Mis-splicing drives loss of function of p53E224D point mutation.

Background: The tumor suppressor p53 (Trp53), also known as p53, is the most commonly mutated gene in cancer. Canonical p53 DNA damage response pathways are well characterized and classically thought to underlie the tumor suppressive effect of p53. Challenging this dogma, mouse models have revealed that p53-driven apoptosis and cell cycle arrest are dispensable for tumor suppression. Here, we investigated the inverse context of a p53 mutation predicted to drive the expression of canonical targets but is detected in human cancer.

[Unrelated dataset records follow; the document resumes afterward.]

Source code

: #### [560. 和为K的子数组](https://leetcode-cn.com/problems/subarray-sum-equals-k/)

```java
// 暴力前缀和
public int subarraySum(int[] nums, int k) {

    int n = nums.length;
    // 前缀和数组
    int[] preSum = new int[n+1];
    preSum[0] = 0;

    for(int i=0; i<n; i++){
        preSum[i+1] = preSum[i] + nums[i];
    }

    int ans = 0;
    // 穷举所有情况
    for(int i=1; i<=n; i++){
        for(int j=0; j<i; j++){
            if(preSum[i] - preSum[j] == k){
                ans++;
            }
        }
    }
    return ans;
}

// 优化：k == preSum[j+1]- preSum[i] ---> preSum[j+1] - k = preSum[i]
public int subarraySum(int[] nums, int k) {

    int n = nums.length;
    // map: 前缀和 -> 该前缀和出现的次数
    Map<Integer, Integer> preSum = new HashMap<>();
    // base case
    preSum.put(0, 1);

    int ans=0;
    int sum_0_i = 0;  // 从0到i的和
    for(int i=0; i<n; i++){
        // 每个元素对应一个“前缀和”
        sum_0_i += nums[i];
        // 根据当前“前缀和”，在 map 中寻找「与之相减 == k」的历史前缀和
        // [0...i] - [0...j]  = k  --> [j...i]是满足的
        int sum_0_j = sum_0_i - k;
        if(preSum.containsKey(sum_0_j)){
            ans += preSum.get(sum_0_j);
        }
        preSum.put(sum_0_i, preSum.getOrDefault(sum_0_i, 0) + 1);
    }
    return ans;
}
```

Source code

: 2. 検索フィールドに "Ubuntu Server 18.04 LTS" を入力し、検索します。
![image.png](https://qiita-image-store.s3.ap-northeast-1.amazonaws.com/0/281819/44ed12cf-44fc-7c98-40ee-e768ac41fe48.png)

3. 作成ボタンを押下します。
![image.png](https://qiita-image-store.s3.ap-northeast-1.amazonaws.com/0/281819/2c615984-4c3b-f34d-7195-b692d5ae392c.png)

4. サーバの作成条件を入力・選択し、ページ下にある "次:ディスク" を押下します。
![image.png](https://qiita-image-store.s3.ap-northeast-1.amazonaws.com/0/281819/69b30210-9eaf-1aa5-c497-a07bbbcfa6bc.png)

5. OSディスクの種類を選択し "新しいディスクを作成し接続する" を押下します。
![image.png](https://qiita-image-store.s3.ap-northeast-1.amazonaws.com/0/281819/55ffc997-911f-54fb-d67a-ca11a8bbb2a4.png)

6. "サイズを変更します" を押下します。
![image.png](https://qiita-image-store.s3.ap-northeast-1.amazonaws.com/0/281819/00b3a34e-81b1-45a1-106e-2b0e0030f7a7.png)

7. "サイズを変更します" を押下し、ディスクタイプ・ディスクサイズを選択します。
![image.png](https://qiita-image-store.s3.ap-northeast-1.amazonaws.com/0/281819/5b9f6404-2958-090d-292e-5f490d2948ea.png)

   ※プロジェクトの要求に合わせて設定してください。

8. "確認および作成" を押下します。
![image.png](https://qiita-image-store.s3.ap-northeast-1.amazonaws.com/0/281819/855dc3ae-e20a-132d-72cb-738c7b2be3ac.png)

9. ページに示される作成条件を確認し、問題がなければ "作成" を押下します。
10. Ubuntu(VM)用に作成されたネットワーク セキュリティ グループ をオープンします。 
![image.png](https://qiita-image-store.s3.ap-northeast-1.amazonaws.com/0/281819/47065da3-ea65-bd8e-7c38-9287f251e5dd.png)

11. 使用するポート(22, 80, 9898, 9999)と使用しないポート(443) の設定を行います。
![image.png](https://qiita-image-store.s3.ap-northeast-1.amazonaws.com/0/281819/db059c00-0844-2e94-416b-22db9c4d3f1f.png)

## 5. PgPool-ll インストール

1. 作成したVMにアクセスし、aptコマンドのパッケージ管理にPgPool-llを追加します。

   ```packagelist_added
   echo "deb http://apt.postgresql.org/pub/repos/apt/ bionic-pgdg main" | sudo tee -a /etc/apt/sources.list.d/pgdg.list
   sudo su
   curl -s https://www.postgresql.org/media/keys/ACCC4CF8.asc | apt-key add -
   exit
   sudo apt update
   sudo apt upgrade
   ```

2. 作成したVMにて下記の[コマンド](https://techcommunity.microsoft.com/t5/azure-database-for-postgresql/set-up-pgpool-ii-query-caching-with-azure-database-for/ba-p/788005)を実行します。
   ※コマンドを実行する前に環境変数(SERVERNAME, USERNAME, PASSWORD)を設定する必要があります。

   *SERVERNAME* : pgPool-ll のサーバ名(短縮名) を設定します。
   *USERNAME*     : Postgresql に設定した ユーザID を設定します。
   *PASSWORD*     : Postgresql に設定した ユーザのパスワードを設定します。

Methods: We established a novel mouse model with a single base pair mutation (GAG>GAT, p53E221D) in the DNA-Binding domain that has wild-type function in screening assays, but is paradoxically found in human cancer in Li-Fraumeni syndrome. Using mouse p53E221D and the analogous human p53E224D mutants, we evaluated expression, transcriptional activation, and tumor suppression in vitro and in vivo.

Results: Expression of human p53E224D from cDNA translated to a fully functional p53 protein. However, p53E221D/E221D RNA transcribed from the endogenous locus is mis-spliced resulting in nonsense-mediated decay. Moreover, fibroblasts derived from p53E221D/E221D mice do not express a detectable protein product. Mice homozygous for p53E221D exhibited increased tumor penetrance and decreased life expectancy compared to p53WT/WT animals.

Conclusions: Mouse p53E221D and human p53E224D mutations lead to splice variation and a biologically relevant p53 loss of function in vitro and in vivo.